◆ DOCUMENT EXCERPT ◆
□ □ □ □ □ □ □

After my docker-compose up ( with zookeeper, kafka and a single peer) I attach to the kafka container and runs the console consumer. Afterwards I run the submit job. I can very quickly push my repo up to github

lucasbradstreet13:04:53

Could you try creating the consumer after the submit job?

lucasbradstreet13:04:18

If that doesn't work feel free to push the code up

zamaterian13:04:00

If I consumes after the submit and the job is finished (the job is very quickly finished), the topic is empty. If I consumes during the submit I loses some messages.

□ □ □ □ □ □ □

◆ RECORDS FOR PROCESSING ◆
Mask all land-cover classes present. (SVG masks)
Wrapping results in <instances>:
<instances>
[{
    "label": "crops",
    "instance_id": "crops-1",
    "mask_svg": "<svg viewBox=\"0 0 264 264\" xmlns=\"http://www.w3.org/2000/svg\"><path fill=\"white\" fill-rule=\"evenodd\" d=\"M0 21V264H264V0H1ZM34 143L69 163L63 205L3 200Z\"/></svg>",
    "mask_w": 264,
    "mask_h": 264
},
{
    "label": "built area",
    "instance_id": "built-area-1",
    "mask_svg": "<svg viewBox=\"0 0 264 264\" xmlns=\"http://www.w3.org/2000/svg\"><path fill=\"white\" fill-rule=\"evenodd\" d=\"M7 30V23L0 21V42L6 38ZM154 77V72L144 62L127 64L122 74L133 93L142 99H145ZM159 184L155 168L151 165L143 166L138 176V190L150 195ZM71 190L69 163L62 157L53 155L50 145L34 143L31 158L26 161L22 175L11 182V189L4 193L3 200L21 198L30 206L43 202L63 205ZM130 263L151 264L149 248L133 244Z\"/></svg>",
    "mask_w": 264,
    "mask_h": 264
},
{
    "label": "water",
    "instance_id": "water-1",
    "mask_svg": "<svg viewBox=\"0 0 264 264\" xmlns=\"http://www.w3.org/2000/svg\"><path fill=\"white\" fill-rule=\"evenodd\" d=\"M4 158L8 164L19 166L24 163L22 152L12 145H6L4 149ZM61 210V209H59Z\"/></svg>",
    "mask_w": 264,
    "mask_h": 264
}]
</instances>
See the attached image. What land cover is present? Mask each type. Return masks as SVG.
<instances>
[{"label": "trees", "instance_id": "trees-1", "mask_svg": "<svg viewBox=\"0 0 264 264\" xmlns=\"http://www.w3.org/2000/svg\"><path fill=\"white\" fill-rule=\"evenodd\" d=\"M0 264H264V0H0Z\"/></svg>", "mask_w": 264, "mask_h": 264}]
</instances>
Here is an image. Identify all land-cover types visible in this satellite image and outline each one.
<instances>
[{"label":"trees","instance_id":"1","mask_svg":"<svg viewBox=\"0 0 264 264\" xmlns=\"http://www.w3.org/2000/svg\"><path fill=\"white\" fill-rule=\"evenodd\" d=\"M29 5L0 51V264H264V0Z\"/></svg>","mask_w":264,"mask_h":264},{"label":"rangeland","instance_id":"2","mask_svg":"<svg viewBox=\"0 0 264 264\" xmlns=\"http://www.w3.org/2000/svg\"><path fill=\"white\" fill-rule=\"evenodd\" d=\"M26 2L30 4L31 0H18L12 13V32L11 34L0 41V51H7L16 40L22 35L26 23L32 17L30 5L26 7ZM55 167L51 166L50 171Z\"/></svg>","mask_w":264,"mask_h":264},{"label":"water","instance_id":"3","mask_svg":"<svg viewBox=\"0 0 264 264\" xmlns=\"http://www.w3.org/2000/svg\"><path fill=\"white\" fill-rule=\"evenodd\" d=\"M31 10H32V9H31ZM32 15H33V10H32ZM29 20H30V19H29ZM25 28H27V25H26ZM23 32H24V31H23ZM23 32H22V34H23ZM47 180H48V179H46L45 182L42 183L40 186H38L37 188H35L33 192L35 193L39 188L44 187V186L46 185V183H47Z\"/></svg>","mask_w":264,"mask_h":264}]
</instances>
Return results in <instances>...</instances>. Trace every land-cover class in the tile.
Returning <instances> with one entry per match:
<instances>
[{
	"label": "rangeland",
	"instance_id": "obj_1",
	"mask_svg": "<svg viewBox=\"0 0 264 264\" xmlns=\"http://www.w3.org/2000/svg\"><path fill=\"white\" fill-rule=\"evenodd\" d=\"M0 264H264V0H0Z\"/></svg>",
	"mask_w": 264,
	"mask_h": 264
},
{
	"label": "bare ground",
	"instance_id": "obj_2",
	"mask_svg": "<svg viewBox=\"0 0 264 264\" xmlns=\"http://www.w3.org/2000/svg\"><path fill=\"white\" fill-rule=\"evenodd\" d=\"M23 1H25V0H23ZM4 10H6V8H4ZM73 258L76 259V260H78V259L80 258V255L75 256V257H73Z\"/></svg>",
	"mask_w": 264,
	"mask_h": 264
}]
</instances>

□ □ □ □ □ □ □

◆ WORK INSTRUCTIONS ◆
a) Count the lines in the listing that contain the word "image" and reply with the number alone.
b) Write the next part of the chat thread about the Kafka console consumer, picking up after its last message.

◆ RESPONSE LIST ◆
a) 2

b)
zamaterian13:04:07

The readme describes the steps [email protected]:zamaterian/Onyx-kafka-writer.git

lucasbradstreet13:04:53

Okay, thanks. I'll give it a try soon

lucasbradstreet13:04:16

The fact that the topic is empty if you start the consumer later is pretty odd

zamaterian13:04:59

Lucas, no hurry simple_smile

lucasbradstreet13:04:00

That to me indicates that there's something odd going on in the consumer e.g. it's not reading from the start of the dream

lucasbradstreet13:04:02

Could you try adding "--from-beginning" to the console consumer command?

zamaterian13:04:54

That fixed it. So the issue was not with onyx, but the way I used the console consumer.

zamaterian13:04:28

Thx, for helping me out.

lucasbradstreet13:04:58

No problem. After you said that it read nothing if you started it later I was pretty sure it wasn't onyx :)

michaeldrogalis14:04:19

Speaking of Kafka, is anyone on Kafka 0.9 yet? I've upgraded onyx-kafka for 0.9 on another branch.

michaeldrogalis14:04:43

Need to figure out a way to have both versions of the plugin for 0.8 and 0.9 side-by-side since 0.8 is still being used a lot.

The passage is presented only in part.